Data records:
- - -
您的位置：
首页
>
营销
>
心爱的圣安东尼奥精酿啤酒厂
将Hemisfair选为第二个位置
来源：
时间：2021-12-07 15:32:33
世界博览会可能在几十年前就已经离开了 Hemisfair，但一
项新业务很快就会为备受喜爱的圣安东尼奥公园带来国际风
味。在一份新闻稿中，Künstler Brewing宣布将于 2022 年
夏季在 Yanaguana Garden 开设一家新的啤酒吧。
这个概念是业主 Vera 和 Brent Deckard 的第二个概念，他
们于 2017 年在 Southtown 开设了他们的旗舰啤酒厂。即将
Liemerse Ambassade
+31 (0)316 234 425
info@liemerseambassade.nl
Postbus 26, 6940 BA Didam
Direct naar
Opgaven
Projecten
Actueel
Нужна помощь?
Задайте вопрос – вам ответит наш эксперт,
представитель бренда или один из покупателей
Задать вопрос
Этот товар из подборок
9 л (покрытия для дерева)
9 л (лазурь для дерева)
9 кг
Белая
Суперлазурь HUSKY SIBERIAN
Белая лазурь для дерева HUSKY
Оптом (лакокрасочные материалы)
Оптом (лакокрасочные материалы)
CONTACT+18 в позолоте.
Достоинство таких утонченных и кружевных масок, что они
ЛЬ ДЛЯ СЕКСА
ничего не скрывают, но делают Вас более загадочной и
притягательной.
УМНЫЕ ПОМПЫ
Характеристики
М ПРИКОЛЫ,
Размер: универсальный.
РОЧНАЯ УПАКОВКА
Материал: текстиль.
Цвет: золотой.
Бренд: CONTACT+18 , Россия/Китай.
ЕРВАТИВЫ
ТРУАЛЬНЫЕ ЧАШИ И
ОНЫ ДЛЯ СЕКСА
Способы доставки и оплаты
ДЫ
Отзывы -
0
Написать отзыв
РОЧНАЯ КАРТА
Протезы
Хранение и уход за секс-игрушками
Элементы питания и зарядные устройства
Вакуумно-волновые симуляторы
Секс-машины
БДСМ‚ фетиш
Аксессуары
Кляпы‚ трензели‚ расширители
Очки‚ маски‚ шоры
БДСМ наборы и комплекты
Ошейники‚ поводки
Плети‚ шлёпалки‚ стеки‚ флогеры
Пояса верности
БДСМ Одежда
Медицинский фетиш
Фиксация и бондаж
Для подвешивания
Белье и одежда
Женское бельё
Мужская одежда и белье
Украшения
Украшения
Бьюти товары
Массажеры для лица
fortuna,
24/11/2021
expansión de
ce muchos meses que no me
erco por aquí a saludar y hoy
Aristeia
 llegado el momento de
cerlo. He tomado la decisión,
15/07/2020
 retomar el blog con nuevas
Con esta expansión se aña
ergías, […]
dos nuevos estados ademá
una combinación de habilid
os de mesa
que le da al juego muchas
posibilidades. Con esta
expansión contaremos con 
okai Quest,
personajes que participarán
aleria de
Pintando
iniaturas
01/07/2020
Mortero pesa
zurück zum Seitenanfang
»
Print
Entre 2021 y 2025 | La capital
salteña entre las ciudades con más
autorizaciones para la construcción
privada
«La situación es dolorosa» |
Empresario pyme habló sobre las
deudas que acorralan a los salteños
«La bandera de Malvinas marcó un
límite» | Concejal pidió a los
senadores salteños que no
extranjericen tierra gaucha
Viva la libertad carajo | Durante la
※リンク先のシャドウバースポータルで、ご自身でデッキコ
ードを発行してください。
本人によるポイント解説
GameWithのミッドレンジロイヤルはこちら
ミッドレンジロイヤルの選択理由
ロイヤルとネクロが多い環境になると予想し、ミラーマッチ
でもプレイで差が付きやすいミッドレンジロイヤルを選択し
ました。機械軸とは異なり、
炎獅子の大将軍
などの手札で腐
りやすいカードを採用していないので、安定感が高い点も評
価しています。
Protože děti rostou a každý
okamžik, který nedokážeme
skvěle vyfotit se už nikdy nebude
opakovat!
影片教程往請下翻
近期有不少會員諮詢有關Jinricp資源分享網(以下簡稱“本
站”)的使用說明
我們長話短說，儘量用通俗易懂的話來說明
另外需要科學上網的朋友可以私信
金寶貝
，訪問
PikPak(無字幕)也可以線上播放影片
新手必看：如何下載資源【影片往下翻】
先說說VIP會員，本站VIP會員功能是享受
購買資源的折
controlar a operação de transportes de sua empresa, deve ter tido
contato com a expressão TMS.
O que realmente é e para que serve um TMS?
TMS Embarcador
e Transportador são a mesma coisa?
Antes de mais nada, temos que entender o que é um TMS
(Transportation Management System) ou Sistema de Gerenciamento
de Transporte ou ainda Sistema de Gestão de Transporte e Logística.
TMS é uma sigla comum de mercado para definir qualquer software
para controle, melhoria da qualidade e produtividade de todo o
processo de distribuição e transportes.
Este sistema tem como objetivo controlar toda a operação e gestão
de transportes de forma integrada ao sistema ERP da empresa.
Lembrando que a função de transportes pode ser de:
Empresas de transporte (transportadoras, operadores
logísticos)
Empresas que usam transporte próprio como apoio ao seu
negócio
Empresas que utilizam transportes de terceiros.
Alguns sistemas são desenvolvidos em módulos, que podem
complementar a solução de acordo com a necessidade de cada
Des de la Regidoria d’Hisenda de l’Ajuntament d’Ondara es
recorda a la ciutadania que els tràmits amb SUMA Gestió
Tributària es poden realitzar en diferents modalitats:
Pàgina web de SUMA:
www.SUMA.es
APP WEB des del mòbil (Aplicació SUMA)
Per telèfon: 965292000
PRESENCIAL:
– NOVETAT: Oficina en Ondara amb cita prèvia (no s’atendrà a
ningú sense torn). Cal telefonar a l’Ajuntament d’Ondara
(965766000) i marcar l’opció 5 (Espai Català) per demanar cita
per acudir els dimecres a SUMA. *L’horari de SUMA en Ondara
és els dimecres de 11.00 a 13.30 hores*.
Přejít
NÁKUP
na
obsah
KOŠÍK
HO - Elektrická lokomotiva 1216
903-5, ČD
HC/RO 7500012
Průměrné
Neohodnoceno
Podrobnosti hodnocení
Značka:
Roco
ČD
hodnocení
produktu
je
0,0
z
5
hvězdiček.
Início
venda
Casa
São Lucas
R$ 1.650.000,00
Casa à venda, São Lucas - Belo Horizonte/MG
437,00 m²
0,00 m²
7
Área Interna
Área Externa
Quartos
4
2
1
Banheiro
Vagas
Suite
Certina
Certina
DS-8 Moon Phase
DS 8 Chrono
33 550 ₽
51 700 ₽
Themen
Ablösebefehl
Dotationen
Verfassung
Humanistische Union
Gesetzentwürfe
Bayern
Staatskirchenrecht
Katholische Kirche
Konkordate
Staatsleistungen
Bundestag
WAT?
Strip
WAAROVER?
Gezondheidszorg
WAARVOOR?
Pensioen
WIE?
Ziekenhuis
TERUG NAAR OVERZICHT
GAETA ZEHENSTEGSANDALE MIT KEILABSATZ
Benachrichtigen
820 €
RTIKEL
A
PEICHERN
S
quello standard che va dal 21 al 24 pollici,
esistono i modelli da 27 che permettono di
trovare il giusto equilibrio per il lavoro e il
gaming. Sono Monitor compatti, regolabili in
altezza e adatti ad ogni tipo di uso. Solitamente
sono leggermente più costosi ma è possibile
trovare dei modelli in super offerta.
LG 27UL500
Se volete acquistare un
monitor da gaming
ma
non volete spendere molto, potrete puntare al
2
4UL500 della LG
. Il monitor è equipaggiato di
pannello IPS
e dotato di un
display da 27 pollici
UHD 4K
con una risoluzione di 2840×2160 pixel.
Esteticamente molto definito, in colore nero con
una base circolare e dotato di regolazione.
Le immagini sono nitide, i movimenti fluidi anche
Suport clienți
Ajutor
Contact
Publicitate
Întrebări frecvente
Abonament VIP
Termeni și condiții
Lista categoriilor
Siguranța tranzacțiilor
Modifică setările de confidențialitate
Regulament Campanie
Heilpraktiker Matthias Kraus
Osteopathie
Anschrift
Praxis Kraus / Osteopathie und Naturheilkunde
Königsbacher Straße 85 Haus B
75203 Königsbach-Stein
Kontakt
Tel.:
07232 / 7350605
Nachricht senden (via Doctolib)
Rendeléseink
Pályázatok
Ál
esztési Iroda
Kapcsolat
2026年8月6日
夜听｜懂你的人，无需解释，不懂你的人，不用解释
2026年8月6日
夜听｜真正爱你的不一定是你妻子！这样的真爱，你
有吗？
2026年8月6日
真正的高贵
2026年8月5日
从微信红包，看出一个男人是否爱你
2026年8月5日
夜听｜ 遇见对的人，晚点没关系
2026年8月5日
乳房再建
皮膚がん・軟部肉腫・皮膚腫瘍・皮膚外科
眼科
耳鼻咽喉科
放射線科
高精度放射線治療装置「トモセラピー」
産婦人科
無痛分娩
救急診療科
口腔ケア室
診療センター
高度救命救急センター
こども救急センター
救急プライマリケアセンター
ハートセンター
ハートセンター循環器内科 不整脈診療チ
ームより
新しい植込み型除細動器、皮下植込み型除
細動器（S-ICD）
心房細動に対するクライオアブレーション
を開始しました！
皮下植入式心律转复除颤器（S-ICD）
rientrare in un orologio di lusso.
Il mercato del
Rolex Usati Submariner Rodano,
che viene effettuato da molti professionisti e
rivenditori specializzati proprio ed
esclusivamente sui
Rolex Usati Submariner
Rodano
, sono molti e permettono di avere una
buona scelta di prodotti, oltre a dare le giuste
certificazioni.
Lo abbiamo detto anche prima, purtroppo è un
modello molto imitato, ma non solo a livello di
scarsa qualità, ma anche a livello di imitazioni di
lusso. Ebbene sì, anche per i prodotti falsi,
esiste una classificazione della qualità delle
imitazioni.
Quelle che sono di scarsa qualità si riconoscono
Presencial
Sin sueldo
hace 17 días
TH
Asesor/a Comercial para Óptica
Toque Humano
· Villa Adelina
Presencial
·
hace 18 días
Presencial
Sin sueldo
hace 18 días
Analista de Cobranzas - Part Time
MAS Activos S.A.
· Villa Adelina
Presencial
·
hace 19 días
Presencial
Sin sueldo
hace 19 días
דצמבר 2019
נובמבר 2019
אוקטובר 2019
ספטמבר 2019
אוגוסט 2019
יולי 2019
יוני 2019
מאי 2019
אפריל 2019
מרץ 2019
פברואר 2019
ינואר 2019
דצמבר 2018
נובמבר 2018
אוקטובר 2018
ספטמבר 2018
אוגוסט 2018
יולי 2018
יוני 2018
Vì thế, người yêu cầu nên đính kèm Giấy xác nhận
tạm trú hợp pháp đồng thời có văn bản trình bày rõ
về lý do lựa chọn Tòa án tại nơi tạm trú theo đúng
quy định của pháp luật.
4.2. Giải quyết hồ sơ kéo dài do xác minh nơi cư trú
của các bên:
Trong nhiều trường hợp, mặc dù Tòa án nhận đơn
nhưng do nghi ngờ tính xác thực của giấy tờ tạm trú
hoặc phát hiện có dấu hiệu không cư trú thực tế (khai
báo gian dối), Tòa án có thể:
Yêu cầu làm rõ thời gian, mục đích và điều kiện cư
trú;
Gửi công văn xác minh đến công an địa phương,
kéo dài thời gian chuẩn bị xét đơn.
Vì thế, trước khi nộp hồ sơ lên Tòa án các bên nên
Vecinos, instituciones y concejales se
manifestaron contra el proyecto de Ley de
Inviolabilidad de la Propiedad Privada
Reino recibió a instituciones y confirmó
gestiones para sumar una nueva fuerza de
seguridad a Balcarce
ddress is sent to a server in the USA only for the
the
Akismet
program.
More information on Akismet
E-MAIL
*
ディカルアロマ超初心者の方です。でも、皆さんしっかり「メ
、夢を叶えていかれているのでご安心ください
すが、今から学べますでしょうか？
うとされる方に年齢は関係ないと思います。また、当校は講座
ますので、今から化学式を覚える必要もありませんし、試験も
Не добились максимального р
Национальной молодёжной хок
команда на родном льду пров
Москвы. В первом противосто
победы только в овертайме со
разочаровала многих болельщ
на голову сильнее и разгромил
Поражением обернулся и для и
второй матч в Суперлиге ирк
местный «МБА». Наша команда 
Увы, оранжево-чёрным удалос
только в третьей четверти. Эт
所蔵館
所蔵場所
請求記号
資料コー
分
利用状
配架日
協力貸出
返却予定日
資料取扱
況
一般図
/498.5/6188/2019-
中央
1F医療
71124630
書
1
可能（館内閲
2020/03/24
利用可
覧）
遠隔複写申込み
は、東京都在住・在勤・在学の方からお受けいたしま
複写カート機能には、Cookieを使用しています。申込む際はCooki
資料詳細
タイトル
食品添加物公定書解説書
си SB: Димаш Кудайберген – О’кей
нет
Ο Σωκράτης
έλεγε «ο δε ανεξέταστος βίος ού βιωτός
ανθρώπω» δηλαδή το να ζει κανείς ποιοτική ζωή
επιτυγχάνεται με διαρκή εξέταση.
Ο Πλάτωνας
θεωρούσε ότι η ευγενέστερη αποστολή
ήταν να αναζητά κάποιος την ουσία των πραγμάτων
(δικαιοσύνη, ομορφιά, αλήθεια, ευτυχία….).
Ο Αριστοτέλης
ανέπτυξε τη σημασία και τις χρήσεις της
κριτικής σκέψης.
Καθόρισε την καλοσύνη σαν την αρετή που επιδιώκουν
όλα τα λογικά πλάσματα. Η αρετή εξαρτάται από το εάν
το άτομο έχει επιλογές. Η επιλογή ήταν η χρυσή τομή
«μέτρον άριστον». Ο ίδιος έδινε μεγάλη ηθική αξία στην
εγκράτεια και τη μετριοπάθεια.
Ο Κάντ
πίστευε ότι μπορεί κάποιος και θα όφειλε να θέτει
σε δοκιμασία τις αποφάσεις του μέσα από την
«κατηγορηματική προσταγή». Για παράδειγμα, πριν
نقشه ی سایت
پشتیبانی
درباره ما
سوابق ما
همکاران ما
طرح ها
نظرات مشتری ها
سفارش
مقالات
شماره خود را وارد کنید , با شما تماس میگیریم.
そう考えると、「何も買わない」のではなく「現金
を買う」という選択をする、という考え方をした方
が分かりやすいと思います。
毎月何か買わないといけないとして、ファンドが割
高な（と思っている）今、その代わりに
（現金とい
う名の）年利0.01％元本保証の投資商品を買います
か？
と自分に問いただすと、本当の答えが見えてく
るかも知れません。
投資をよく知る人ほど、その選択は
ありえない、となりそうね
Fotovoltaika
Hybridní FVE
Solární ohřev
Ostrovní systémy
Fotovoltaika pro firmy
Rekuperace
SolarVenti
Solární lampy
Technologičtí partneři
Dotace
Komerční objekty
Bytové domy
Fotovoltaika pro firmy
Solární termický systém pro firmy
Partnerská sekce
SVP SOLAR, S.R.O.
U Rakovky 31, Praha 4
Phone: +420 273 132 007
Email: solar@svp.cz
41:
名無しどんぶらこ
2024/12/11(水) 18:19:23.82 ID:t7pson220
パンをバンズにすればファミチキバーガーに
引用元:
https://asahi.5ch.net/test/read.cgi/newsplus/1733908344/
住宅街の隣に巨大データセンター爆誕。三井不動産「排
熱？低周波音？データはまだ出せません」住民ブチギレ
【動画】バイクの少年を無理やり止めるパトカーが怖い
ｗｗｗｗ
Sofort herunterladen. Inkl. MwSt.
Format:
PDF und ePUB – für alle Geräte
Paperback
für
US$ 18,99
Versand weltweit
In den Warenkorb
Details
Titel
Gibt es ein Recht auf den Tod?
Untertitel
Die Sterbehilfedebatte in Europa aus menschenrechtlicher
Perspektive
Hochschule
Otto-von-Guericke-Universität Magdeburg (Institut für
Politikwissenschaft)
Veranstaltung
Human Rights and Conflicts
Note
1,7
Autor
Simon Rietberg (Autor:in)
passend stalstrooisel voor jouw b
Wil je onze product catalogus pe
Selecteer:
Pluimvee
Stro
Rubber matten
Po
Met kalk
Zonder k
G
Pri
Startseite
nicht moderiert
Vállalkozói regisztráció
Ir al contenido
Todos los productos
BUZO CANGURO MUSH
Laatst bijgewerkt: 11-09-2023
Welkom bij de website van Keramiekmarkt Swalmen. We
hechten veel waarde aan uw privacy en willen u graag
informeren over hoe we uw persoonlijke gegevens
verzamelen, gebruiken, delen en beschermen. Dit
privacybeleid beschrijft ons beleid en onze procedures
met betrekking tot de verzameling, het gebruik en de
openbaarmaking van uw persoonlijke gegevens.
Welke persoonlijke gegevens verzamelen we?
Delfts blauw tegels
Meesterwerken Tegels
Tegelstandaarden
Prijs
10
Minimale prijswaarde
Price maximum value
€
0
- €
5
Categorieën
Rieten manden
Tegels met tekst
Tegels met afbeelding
- - -
▶ _EXERCISE GOAL_
Reproduce verbatim every line of the items, from the very beginning down through the line containing "这个概念是业主 Vera 和 Brent Deckard 的第二个概念，他".

▶ _SOLVED EXERCISE_
您的位置：
首页
>
营销
>
心爱的圣安东尼奥精酿啤酒厂
将Hemisfair选为第二个位置
来源：
时间：2021-12-07 15:32:33
世界博览会可能在几十年前就已经离开了 Hemisfair，但一
项新业务很快就会为备受喜爱的圣安东尼奥公园带来国际风
味。在一份新闻稿中，Künstler Brewing宣布将于 2022 年
夏季在 Yanaguana Garden 开设一家新的啤酒吧。
这个概念是业主 Vera 和 Brent Deckard 的第二个概念，他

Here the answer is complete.